Kalian secara otomatis melihat cangkir yang dipegang orang lain dan mulai membandingkannya. Pikiran kalian terfokus pada cangkir, padahal yang kalian nikmati bukanlah cangkirnya melainkan kopinya.

“Hidup kita seperti kopi dalam analogi tersebut di atas, sedangkan cangkirnya adalah pekerjaan, jabatan, dan harta benda yang kita miliki.

Pesan moralnya, jangan pernah membiarkan cangkir mempengaruhi kopi yang kita nikmati. Cangkir bukanlah yang utama, kualitas kopi itulah yang terpenting. Jangan berpikir bahwa kekayaan yang melimpah, karier yang bagus dan pekerjaan yang mapan merupakan jaminan kebahagian. Itu konsep yang sangat keliru. Kualitas hidup kita ditentukan oleh “Apa yang ada di dalam” bukan “Apa yang kelihatan dari luar”.

Apa gunanya kita memiliki segalanya, namun kita tidak pernah merasakan damai, sukacita, dan kebahagian di dalam kehidupan kita? Itu sangat menyedihkan, karena itu sama seperti kita menikmati kopi basi yang disajikan di sebuah cangkir kristal yang mewah dan mahal.

“Kunci menikmati kopi bukanlah seberapa bagus cangkirnya, tetapi seberapa bagus kualitas kopinya.”

“Selamat menikmati secangkir kopi…kehidupan”

3 comments:

Gottlich_Fairytail said...

Syalom,
sy Harry,

temen sy sempat men- share- kan note ini dlm forum d komunitas kami. banyk kami yng tertegur. tetapi, d antara.a ada yg memberikan pernyataan,

"Misalnya kita minum dari cangkir ♈åйδ terbuat dari besi ♈åйδ sudh berkarat, kotor, tapi kopinya enak kualitasnya sanggt bagus, ngk enk jga kan, krna sudh kita liat dari cangkirnya aja sudh krang mnarik."

sebenar.a sy sudh memberikan pengertian tentang kopi dan cangkir itu. tetapi, alangkah baik.a, sy minta lagi pengertian dari sang pembuat note ini (supaya terjadi ke sependapatan. ^^

akhir.a.. BAGAIMANA menurut anda tentang pernyataan tersebut di atas?
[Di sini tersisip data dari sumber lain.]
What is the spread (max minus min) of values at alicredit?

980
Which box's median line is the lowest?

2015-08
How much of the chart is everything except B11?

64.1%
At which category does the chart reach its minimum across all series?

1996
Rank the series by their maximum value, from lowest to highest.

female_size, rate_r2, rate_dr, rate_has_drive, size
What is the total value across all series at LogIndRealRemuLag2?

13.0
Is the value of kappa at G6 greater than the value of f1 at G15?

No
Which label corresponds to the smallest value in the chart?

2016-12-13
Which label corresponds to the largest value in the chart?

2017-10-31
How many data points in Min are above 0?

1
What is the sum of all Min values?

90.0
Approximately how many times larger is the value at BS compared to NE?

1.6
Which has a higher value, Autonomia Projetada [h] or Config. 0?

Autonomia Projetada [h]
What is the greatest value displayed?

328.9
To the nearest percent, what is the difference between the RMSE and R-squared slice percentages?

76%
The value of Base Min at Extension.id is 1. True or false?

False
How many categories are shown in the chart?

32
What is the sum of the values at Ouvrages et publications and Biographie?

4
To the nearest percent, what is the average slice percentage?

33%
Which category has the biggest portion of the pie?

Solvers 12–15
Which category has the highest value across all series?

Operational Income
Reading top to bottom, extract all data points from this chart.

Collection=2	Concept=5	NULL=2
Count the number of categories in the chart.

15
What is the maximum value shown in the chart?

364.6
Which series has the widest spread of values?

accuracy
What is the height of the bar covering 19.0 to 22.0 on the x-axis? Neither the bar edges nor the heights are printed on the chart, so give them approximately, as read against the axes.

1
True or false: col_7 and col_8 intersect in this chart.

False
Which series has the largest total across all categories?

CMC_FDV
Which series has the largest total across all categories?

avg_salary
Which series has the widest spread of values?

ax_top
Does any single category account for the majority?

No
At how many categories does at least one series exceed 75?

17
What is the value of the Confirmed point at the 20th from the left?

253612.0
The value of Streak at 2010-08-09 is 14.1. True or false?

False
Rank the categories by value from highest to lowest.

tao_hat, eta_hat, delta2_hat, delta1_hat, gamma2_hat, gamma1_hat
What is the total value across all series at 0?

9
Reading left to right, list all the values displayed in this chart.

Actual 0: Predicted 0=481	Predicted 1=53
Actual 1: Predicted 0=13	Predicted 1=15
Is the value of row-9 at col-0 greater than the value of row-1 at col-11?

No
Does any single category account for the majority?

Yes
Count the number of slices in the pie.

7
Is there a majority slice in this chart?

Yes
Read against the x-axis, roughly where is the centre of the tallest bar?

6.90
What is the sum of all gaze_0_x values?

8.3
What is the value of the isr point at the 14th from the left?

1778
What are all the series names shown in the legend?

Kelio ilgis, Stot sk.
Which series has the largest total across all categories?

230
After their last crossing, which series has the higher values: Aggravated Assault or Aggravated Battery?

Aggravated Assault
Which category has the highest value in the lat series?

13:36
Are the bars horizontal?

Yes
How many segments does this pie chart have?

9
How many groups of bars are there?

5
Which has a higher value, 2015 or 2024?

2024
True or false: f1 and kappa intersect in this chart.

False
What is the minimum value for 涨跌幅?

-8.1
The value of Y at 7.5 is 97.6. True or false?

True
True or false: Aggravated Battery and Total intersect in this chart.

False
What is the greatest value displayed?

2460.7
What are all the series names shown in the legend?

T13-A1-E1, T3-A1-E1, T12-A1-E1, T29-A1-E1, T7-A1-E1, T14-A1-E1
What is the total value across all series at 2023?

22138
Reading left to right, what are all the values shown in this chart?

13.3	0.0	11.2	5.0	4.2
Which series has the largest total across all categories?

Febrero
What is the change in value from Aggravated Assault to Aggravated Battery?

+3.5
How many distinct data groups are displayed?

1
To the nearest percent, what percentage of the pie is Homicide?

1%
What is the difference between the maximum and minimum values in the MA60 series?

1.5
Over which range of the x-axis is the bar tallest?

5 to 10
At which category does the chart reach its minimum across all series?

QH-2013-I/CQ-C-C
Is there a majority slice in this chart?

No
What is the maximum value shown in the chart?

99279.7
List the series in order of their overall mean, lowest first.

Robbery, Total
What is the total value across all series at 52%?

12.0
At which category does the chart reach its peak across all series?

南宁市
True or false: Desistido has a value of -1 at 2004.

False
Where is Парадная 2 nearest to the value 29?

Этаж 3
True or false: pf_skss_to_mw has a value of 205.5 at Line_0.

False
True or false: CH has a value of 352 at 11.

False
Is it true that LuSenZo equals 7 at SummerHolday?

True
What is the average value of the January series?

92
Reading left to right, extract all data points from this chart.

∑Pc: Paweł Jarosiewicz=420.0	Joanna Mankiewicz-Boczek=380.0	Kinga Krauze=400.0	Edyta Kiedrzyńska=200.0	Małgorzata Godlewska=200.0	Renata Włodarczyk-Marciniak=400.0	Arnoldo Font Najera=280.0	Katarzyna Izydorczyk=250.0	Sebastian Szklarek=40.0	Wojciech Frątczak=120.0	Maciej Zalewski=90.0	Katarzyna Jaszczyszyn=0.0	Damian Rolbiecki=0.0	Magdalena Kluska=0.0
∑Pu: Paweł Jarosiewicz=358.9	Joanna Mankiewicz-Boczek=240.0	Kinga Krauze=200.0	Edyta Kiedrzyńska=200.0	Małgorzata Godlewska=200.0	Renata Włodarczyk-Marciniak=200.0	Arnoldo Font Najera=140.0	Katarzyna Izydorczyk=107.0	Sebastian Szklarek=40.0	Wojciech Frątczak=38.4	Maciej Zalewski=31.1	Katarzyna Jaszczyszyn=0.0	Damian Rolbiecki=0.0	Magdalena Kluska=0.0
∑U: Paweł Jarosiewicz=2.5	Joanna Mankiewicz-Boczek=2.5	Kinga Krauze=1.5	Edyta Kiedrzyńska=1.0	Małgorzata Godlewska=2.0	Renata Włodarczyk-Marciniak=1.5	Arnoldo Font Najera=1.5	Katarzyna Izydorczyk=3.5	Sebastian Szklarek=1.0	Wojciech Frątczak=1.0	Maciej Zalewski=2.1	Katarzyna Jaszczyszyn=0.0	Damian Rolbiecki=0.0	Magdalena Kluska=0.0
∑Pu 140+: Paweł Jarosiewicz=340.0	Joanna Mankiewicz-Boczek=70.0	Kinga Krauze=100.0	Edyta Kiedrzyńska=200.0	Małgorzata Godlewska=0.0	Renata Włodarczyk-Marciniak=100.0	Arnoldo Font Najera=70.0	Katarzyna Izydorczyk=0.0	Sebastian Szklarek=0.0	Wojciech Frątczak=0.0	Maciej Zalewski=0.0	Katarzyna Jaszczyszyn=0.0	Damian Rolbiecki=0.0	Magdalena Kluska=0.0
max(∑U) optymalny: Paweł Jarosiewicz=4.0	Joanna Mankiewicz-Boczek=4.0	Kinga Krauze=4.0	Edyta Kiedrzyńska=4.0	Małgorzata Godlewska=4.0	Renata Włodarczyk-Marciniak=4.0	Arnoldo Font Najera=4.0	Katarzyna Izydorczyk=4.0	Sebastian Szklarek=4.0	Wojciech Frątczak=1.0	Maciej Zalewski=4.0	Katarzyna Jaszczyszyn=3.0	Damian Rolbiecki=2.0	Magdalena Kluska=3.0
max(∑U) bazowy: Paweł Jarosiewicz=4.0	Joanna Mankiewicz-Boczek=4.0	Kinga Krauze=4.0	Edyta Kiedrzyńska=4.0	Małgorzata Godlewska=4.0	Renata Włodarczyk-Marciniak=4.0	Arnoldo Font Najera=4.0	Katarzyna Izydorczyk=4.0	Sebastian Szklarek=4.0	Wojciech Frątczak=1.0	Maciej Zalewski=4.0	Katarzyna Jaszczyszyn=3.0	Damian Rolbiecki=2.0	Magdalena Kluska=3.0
.http://www.facebook.com/harry.thewizard

Sofan Sihombing said...
This comment has been removed by the author.
Sofan Sihombing said...

Sebenarnya letak permasalahannya bukan sama cangkir dan kopinya. Penulis mengajarkan kita tentang perumpamaan pada tulisannya diatas. Perumpamaan itu bermaksud mengajarkan kita bahwa sesungguhnya kebahagiaan itu bukan dr uang, jabatan dll. Jika seseorg ingin bahagia karena punya byk uang, org itu seumur hidupnya kebahagiannya pasti tdk akan bertahan. Mengapa? Karna uang itu tidak berseri, dan kepuasaan tidak pernah merasa cukup. Jadi sampai kapan harus berlanjut kepuasaaan itu? Penulis mengajarkan kita bahwa hidup semakin dewasa harus semakin bertumbuh imannya. Semakin rendah hati, semakin mencintai sesama, semakin mengasihi Tuhan. Sesungguhnya disitulah letak kebahagiaan yg kekal. Hidup akan terus berlangsung, masalah suatu saat pasti akan datang, penyakit pun tidak bisa kita ketahui apa yg akan terjadi..untuk punya pertahanan dari segala hal tersebut kita butuh roh yg kuat, uang memang perlu, tapi bukan sebagai pengukur kebahagiaan. Uang hanya sekedar sebagai penghilang kekawatiran. Kekawatiran dr tidak makan, tidak punya tempat tinggal.